Sunday, February 12, 2012

Reflections

The only problem with using dyes that are discontinued is when you get a colour you truly love there is no way to repeat it. Well, strictly speaking thats not true it will just require experimentation and due dilligence and a bit of record keeping.... This is Deka Ruby Red...first bath and exhaust bath, truthfully it was the exhaust bath that i wanted in the beginning as I need pink for my cherry blossom entry but I ended up LOVING this red, now normally I am not a red gal but this one I like. The other colour is DEKA orange. These are dyes I got from Anthea and I am wondering if maybe Idye which is similar to Deka might be worth a shot. I woke this morning with the most intense headache, a kind of brain numbing neck twisting torture. After a bit of reflection I realized that this is what always happens when the two sides of my life collide. Working with an a Aspergers individual whose constant criticism and intense complaining take its toll when it is compounded with layers of misconception and manipulation.....mostly I dont take this stuff personally but that in itself requires energy and a certain amount emotional self protection which fights against the artist part and the need to be open and expressive...hence the crashing head. My solution and salvation is to throw myself into creating something I love......The boat may be sinking but I will be felting....lol.
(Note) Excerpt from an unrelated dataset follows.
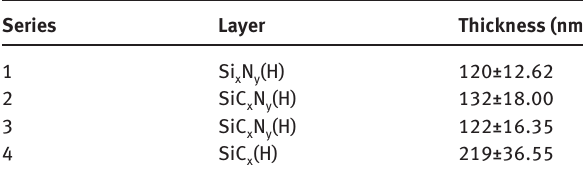
Table 2: Average thickness of deposited layers.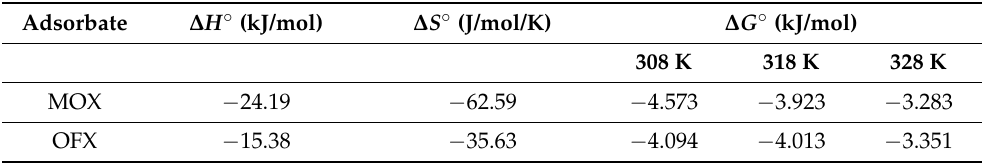
Table 5. Thermodynamic parameters of MOX and OFX adsorption onto Met-GO/SA at different temperatures (308–328 K).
Again I have been reflecting on the whole cancer experience and how it changed my life, for which I will be ever grateful.....There seems to be a huge amount of people I know beginning (or ending as the case may be) that journey at the moment and that looms before me as next month is mammogram month.....lol, not that it is any big deal, I must have had a million by now but sitting in that hall in a blue gown waiting is a stark reminder of how fragile the balance is and how truly lucky I am......beside that all else pales. And just an intresting and surprising little snippet before i get out the felting mats.......I think chemo changed my sense of smell.....when did it start to like patchouli? I have spent YEARS avoiding it.....and yesterday decided to buy myself a treat and got a small package of aromatherapy bubble bath....patchouli and sweet orange and thought I was in heaven.....how weird.